COVID-19 showcased value of catastrophe bonds to investors: S&P
Publicly traded catastrophe bonds have performed well amidst the current financial markets volatility created by COVID-19, reveals a new report by S&P Global.
Analysts at S&P do not expect investors in cat bonds to suffer significant losses as a result of COVID-19. In fact, they believe that the pandemic has "showcased the value" of these bonds to investors, offering a liquid asset class that was not correlated with the current volatile financial markets.
Catastrophe bonds usually protect against specific named perils across different regions and cover predominantly residential risks, with limited exposure to commercial business.
S&P said the only rating action in the insurance-linked securities (ILS) sector has been a CreditWatch placement, affecting a Swiss Re mortality cat bond specifically aimed at protecting the issuer against pandemic losses.
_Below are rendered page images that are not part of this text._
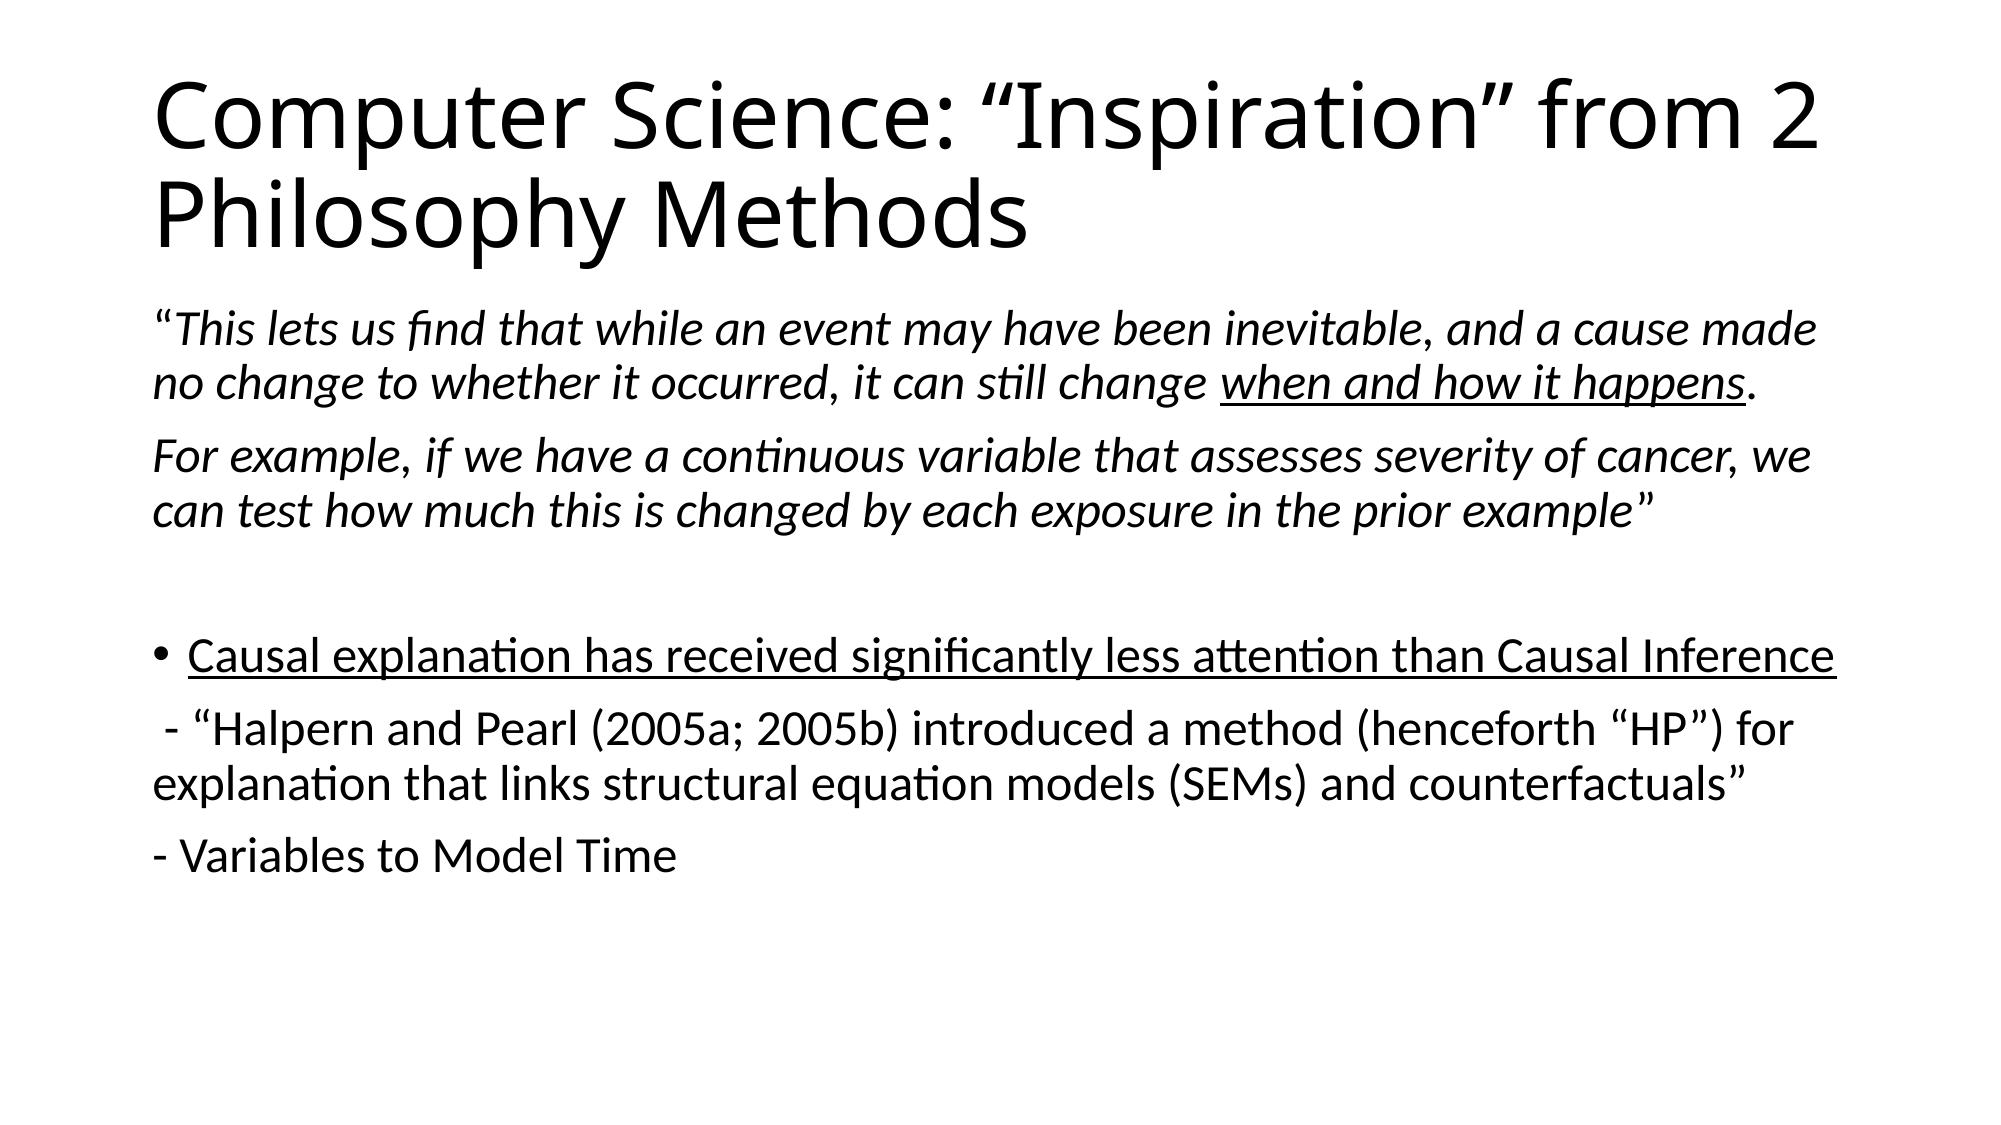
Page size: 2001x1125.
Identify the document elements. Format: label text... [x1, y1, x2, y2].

title Computer Science: “Inspiration” from 2 Philosophy Methods [137, 59, 1863, 278]
list “This lets us find that while an event may have been inevitable, and a cause made no change to whether it occurred, it can still change when and how it happens. For example, if we have a continuous variable that assesses severity of cancer, we can test how much this is changed by each exposure in the prior example” Causal explanation has received significantly less attention than Causal Inference - “Halpern and Pearl (2005a; 2005b) introduced a method (henceforth “HP”) for explanation that links structural equation models (SEMs) and counterfactuals” - Variables to Model Time [137, 293, 1863, 1008]
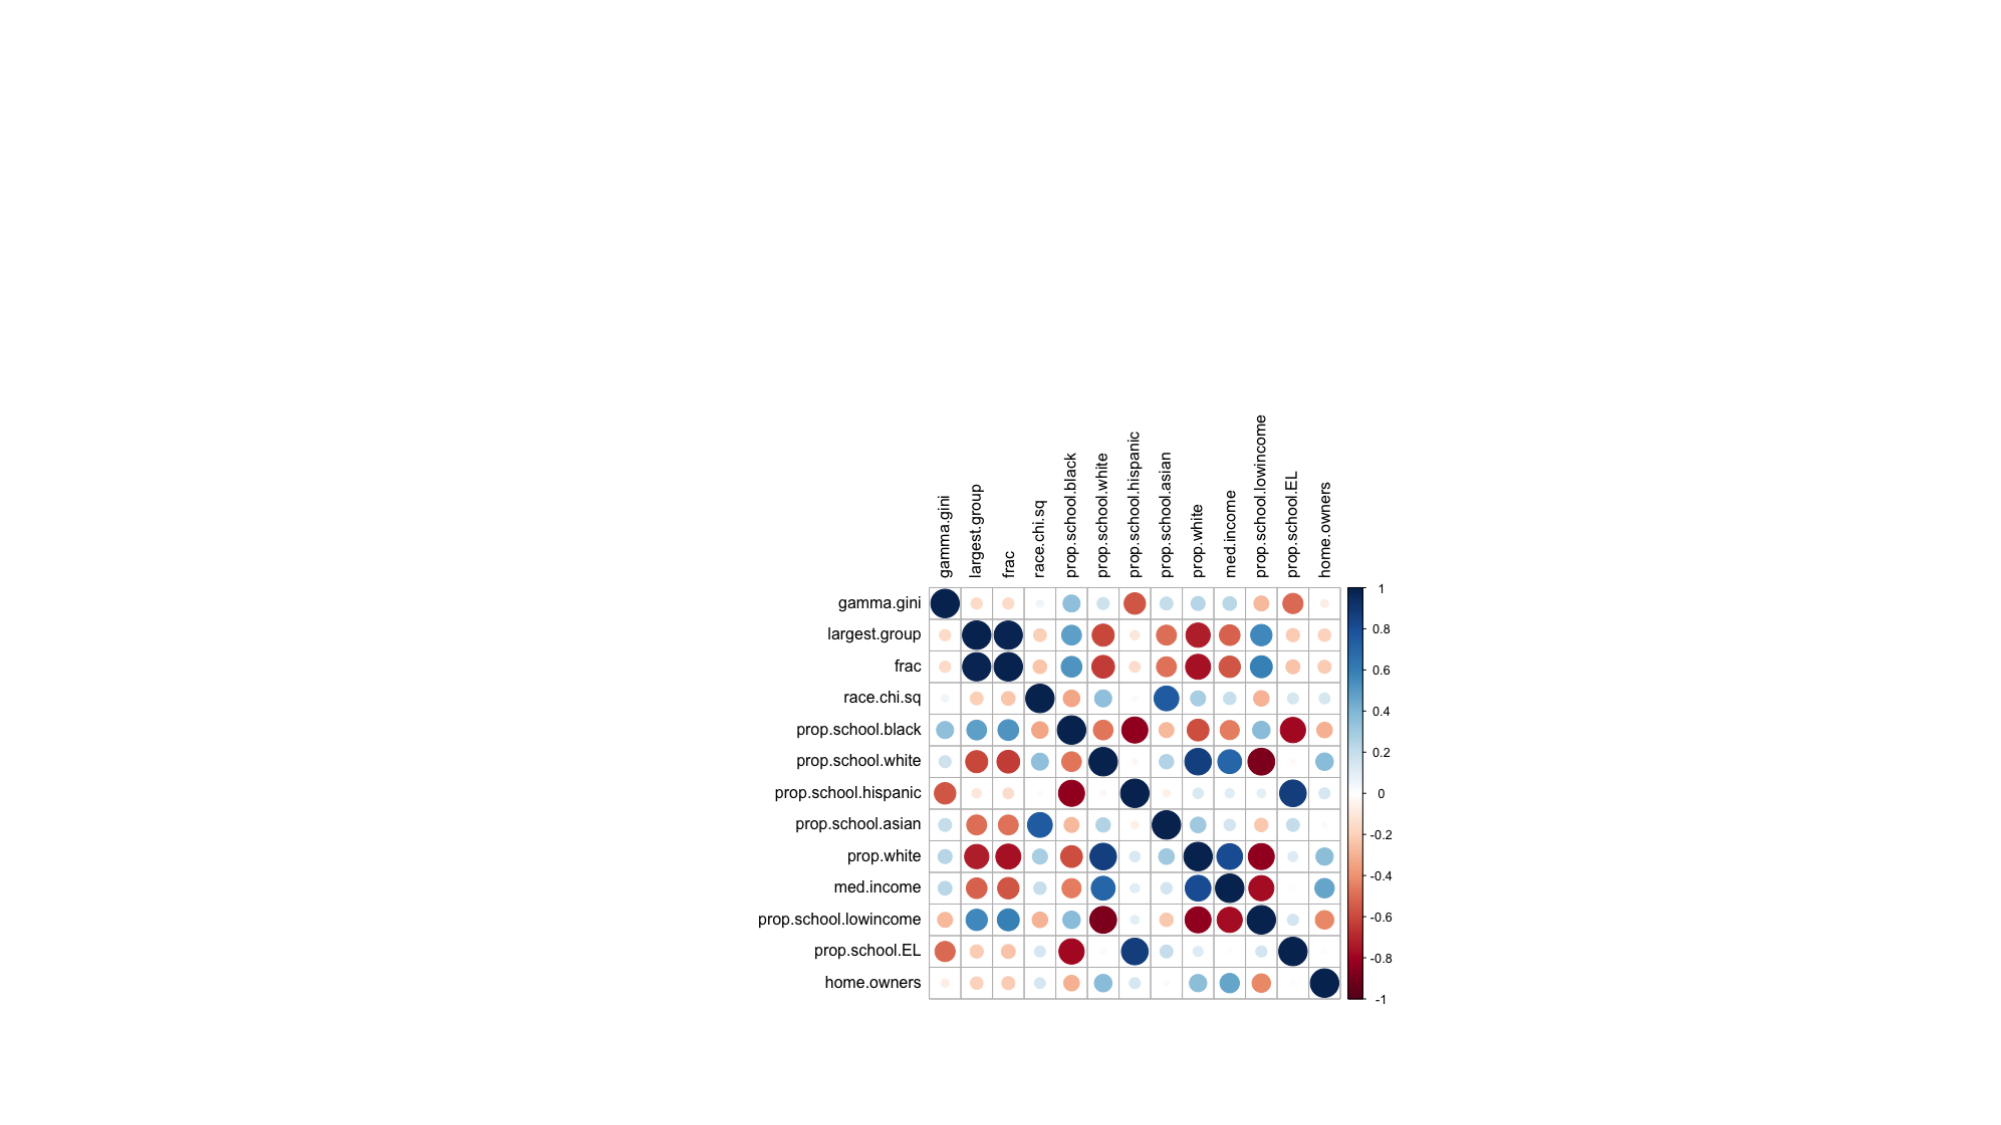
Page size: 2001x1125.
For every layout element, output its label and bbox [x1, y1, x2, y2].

list [498, 299, 1502, 1014]
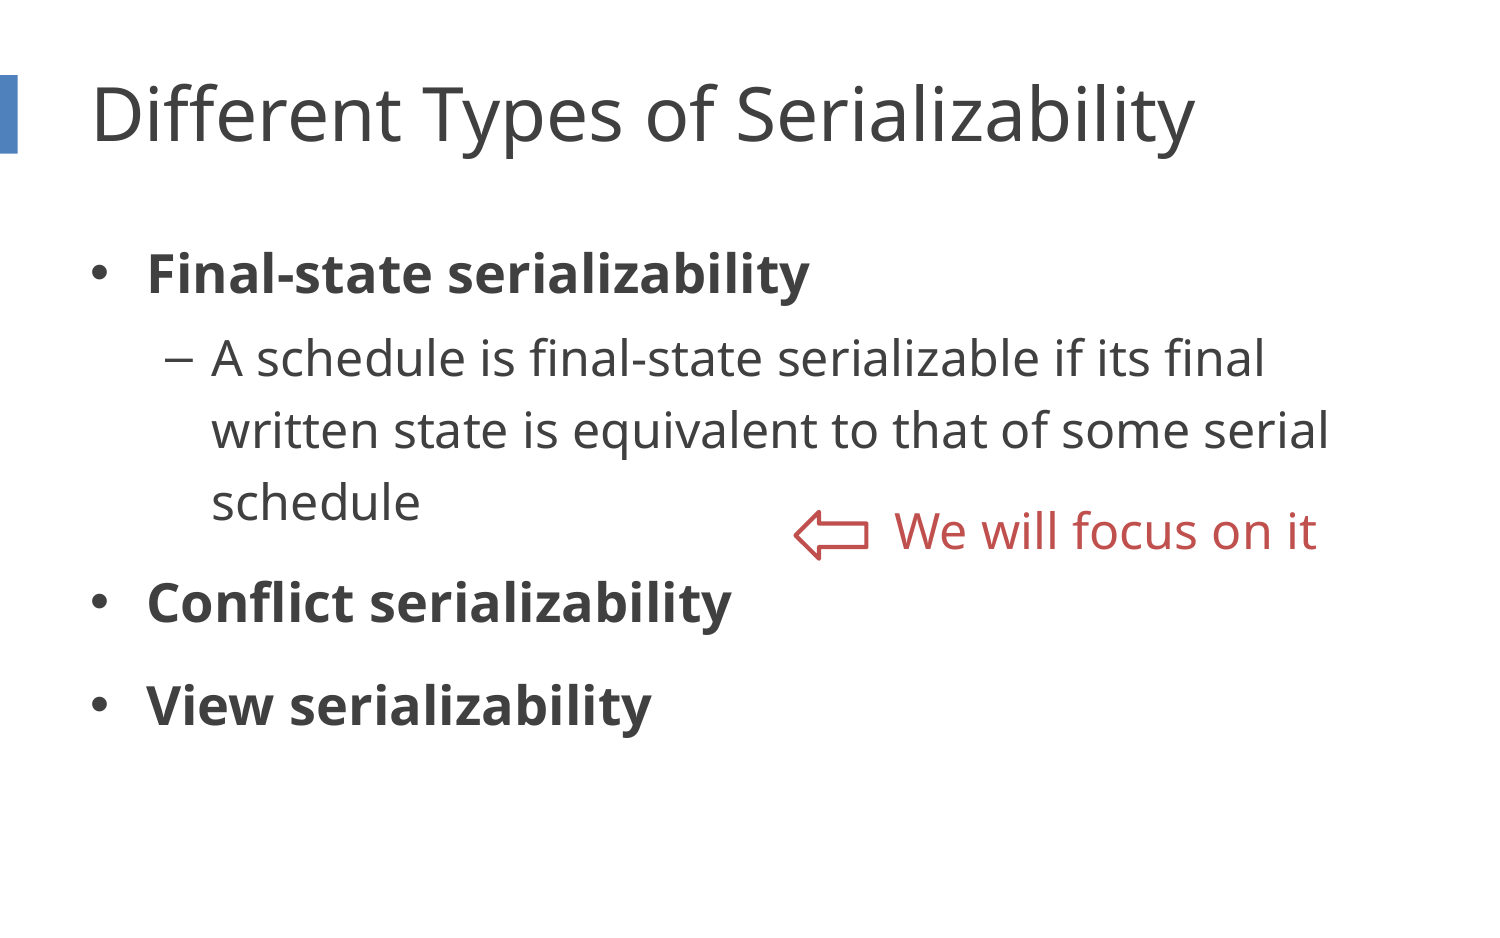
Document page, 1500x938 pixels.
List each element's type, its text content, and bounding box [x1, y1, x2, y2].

title Different Types of Serializability [75, 37, 1425, 186]
text_box We will focus on it [879, 492, 1341, 568]
list Final-state serializability A schedule is final-state serializable if its final written state is equivalent to that of some serial schedule Conflict serializability View serializability [75, 218, 1425, 838]
text_box [793, 509, 869, 561]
According to the agency, cat bond new issuance has already resumed after a short pause, at "slightly higher spreads". Although, it noted that, there is a chance that pandemic risks could spill over into some reinsurance contracts, but the transparency of the triggers in catastrophe bonds should protect investors.
S&P stated that at the beginning of the pandemic, when financial markets were in turmoil, cat bonds also provided a liquidity benefit to investors, enabling them to sell their positions at close to par.
"Trading increased as investors rebalanced their portfolio, realized the value of their cat bonds to pursue short-term opportunities in equity markets, or converted their cat bond investments into cash to meet liquidity needs for margin calls on foreign exchange hedges," the report said.
"The high number of cat bonds due to mature during 2020 suggests that new issuance, which has already restarted, is likely to remain active through the rest of the year. We expect ILS investors to seek higher returns at future renewals, following years of record losses from natural catastrophes."